Startled, and wanting to quickly smooth the awkward situation over, funnyman Warmbier decided some good old-fashioned American humor would do the trick.  He smiled and poked Jong-un in the chest indicating an imaginary stain.  As the ruthless dictator looked down to investigate, overcome with curiosity, he received a swift nose-flicking with international implications.  Thoroughly unamused, Jong-un ordered several thousand tiny gooks to swarm the towering American with frenzied karate chops and kicks until he was subdued.  Then they dragged his Dennis the Menace-ass to the chink clink.  Apparently this is what Jong-un considers getting the last laugh.

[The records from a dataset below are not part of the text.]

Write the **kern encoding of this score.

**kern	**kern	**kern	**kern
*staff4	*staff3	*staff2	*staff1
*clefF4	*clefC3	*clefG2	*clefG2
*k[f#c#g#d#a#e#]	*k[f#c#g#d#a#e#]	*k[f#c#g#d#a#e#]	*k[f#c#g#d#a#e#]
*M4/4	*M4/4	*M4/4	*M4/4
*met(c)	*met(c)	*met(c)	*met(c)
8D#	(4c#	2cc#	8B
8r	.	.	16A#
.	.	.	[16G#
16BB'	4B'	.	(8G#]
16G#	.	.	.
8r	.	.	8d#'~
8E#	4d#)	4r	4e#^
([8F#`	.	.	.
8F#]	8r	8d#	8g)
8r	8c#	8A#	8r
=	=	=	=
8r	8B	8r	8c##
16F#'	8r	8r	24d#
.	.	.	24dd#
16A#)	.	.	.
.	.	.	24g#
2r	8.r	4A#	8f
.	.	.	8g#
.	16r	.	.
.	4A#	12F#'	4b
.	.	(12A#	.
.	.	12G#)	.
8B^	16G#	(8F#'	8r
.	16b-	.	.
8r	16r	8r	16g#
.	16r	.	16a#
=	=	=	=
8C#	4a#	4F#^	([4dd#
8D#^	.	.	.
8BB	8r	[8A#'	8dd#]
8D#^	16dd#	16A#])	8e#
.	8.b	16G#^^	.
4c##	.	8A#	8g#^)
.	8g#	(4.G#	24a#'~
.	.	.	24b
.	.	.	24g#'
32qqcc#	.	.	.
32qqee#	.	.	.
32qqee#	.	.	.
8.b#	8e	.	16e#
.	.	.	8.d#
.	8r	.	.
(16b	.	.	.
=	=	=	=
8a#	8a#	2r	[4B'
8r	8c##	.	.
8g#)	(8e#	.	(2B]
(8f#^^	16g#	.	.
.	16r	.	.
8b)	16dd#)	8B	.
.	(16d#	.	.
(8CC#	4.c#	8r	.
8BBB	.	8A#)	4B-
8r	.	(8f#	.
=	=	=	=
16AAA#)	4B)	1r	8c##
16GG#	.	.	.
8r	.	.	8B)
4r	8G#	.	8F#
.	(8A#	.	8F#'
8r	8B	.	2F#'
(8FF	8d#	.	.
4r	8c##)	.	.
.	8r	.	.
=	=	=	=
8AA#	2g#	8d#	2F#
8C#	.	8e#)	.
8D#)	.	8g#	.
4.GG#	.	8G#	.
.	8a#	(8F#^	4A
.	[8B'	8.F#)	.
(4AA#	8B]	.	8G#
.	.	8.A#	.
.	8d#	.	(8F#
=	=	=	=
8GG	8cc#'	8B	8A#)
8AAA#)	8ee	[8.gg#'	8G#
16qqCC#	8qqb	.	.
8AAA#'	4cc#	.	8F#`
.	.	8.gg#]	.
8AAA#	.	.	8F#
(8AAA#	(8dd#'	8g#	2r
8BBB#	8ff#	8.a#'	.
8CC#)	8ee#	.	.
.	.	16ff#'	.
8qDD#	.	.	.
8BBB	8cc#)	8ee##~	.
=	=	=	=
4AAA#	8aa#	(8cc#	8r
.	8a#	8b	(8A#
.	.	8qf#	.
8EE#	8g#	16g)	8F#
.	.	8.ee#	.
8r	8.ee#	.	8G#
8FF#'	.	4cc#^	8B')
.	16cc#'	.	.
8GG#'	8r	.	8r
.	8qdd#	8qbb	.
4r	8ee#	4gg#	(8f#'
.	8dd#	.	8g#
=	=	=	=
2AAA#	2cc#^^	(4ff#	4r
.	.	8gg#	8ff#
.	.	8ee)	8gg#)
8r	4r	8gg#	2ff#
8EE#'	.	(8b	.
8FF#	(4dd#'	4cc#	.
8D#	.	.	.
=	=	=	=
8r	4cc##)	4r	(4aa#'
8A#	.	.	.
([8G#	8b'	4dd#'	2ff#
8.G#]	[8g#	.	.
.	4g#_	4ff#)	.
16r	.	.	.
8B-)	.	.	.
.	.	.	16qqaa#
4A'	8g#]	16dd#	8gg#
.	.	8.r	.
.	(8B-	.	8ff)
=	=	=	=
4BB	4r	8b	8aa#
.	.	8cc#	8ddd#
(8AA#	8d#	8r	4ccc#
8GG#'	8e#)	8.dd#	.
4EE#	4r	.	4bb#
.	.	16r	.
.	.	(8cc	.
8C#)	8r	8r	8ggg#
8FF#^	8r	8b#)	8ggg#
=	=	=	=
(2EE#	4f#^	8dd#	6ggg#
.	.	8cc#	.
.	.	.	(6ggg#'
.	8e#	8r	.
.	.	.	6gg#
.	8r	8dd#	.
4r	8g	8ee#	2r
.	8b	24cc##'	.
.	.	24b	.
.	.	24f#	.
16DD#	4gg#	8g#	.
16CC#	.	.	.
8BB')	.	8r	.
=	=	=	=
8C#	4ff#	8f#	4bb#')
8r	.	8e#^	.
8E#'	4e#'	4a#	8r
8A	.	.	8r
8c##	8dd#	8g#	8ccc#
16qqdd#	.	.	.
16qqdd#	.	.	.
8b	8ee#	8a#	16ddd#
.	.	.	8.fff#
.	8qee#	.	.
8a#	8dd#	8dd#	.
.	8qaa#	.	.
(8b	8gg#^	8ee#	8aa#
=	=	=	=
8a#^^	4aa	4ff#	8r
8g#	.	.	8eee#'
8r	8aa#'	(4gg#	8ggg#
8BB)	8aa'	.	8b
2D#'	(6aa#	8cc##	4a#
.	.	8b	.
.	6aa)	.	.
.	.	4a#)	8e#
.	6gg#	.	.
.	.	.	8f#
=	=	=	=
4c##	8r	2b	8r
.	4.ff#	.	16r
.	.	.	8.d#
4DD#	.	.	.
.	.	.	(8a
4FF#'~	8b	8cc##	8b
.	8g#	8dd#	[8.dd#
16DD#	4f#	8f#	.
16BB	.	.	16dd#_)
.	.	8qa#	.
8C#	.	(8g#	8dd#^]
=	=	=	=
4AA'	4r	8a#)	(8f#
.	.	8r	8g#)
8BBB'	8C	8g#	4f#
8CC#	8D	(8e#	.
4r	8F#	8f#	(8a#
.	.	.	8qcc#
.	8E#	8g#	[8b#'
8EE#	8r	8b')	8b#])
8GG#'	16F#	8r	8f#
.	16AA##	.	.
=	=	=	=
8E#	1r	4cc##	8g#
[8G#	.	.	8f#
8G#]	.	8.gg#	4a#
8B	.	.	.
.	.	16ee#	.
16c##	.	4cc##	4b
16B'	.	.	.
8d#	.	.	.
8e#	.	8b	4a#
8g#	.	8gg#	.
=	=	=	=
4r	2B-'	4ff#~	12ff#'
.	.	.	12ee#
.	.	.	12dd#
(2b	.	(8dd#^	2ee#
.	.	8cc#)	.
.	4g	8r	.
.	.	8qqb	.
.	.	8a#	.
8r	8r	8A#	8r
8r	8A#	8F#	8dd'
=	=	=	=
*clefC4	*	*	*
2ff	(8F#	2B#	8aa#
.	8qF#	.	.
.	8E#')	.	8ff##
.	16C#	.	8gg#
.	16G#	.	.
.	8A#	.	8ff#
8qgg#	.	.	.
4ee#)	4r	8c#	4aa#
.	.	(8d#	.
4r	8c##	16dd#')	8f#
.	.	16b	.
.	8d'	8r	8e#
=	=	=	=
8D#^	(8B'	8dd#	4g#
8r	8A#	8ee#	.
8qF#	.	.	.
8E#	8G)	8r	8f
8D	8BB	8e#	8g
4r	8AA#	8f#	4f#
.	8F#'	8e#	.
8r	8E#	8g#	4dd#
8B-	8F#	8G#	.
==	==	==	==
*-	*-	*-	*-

Obviously the global community unanimously considered the incident, dubbed “Flick-gate”, nothing but pure hilarity, but had to pretend to be outraged nonetheless.

Seventeen months passed.

Then last week, the luckiest family on earth received a miraculous phone call from a strange number with that Chinese scribbly writing for an area code that went something like this:

“Hello, Mr. Warmbier?  I have some great news for you and your family sir, your little sonny boy is finally coming home.  What’s that?  How is he?  Umm, you’re breaking up (click).”

Next thing you know a turnip shows up at some Ohio airport, and thanks to the compassionate North Korean government the Warmbier family is reunited once again.  Whoopsie doodle.  Did North Korea forget to mention that little coma tidbit of information?  According to them, Wamrbier was on “Otto-pilot” shortly after his initial custody, as he immediately slipped into a coma.  North Korean officials claim they would have informed his family of his dire medical condition earlier, but they only had sixteen and-a-half months.  Sudden tragedies are always the hardest to cope with.

The U.S. state department rigorously pressed the North Korean government for answers, citing their “you break it you bought it” policy of hostage negotiations, and it appears they have partially solved the riddle.  According to North Korean officials, Warmbier’s coma can be traced to the combination of botulism and sleeping pills.  That, plus the nine-hour chokehold they put him in.  I guess we’ll never know which had the greatest impact.

The only thing the Warmbier family can do now is take comas and make lemonade.

The doctors have helped.  Otto has received top-notch medical care since arriving back in the U.S., and his doctors have been very forthcoming with family and friends, although the complex medical jargon can be understandably confusing to a laymen.

“I told them he was a retard,” Warmbier’s head physician, Dr. Indian Guy recalled.  “Then I pointed to a potted plant in the corner and said they might as well take that home and call it Otto.  Finally after beating around the bush I gave it to them straight.  I threw them out of my office.”

Before also throwing reporters out of his office, Indian Guy had some final comforting words for the Warmbiers.

“Their son may have extensive and irreversible brain damage, which is indeed a bit of a bummer,” Indian Guy chuckled.  “But considering that chinky National Lampoon’s vacation he went on, he wasn’t too bright to begin with.”